Auch Manius Minor war neu auf seinem erhobeneren Posten und similär zu Seius Ravilla, der zusammen mit den beiden Juristen aus der flavischen Klientel, dem übrigen privaten Consilium, und seinem Accensus auf einer Bank zu seiner Rechten platziert wurde, voller Erwartung, wie der aedilicische Alltag sich gerierte. Tatsächlich erschienen jedoch zunächst ordinäre Kaufleute, Händler und Handwerker in einer schier endlosen Reihe, welche Klagen wegen Verstößen ihrer Konkurrenten gegen die Lex Mercatus vorbrachten, sodass die Fälle zunächst sorgfältig aufgenommen und sodann zur Entscheidung archiviert wurden. Der Aedil hatte nichts zu unternehmen, als stets jovial zu nicken und die Parteien mit einer Salutation zu verabschieden, das Consilium hingegen nur dabei zu sitzen und gelehrt dreinzublicken.
Erst als der Praeco eine kleine Pause verkündete, ergab sich Raum für eine interne Beratung auf dem Tribunal.
"Flavius, es wäre nun an der Zeit, die Klagen zu prüfen, um jeweils ein Edictum wegen Strafverhängung erlassen zu können."
, erklärte Sabinius Maro, der erfahrene Advocatus neben Ravilla auf der Consilium-Bank, der eben aus jenem Grund zu den Begleitern Gracchus Minors war erkoren worden, weil er als ehemaliger Scriba in staatlichen Diensten über eine exzellente Verfahrenskenntnis in öffentlichen Verwaltungsakten wie der Strafpraxis der Aedile verfügte.

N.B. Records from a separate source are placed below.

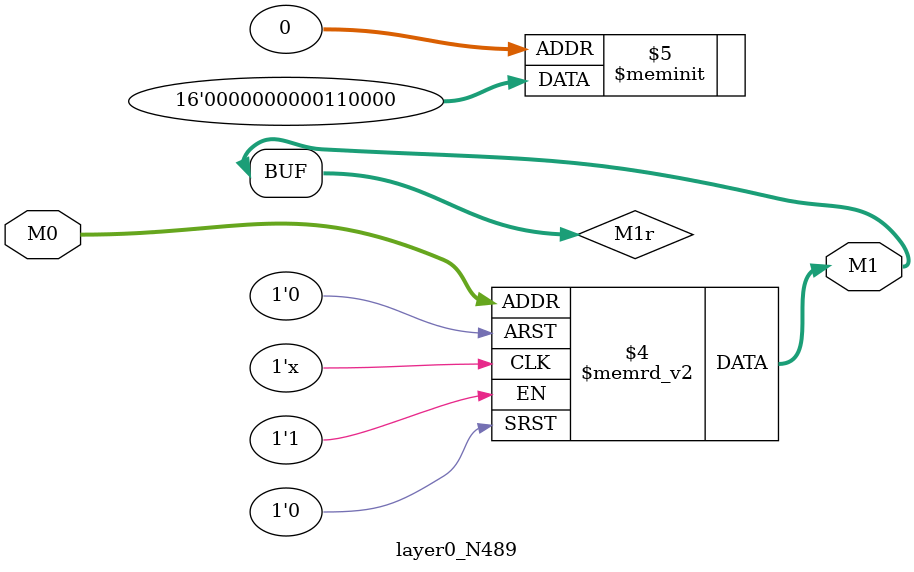
<source format=v>
module layer0_N489 ( input [2:0] M0, output [1:0] M1 );

	(*rom_style = "distributed" *) reg [1:0] M1r;
	assign M1 = M1r;
	always @ (M0) begin
		case (M0)
			3'b000: M1r = 2'b00;
			3'b100: M1r = 2'b00;
			3'b010: M1r = 2'b11;
			3'b110: M1r = 2'b00;
			3'b001: M1r = 2'b00;
			3'b101: M1r = 2'b00;
			3'b011: M1r = 2'b00;
			3'b111: M1r = 2'b00;

		endcase
	end
endmodule

</source>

Die Erklärung erweckte bei Minor indessen gleich die Furcht, nun höchstselbst sich ins Getümmel stürzen zu müssen und er fragte nicht ohne Irritation:
"Wem obliegt jene Prüfung? Ich hoffe, ich habe nicht alleinig die Marktstände abzuschreiten?"
"Nein, nein. Normalerweise übernehmen das abgeordnete Milites der Cohortes Urbanae. Hast du diesbezüglich bereits mit dem Praefectus Urbi gesprochen?"
Selbstredend war dies eine rhetorische Frage, denn Sabinius Maro war in jedwede Aktionen hinsichtlich des flavischen Aedilats involviert gewesen und hätte diesbezüglich zweifelsohne Kenntnis gehabt.
"Dies scheint mir entfallen zu sein."
, erwiderte Minor nachdenklich und legte die Stirn in Falten. Einen Augenblick schien er still nachzusinnen, dann fiel sein Blick auf den Seius:
"Seius, wie wäre es, wenn du dich zur Praefectura Urbis... oder gleich der Castra Praetoria aufmachst und dort einige Soldaten zu unserer Verfügung organisierst? Ich sende dir gern ein offiziöses Schreiben mit, welches dich legitimiert. Sodann könntest du direkt die Soldaten bei der Überprüfung der Klagen eskortieren. Was denkst du?"
Dies mochte keine sonderlich staatstragende Aktion darstellen, doch gehörten Kontrollen zu den wichtigsten Aufgaben der öffentlichen Administration, mit welcher Ravilla einst als Magistrat auch befasst würde sein. Dessenungeachtet erfüllte er dem Aedil damit eine wenig geliebte Obliegenheit, sodass auch schlicht praktische Überlegungen den Senator dazu motivierten.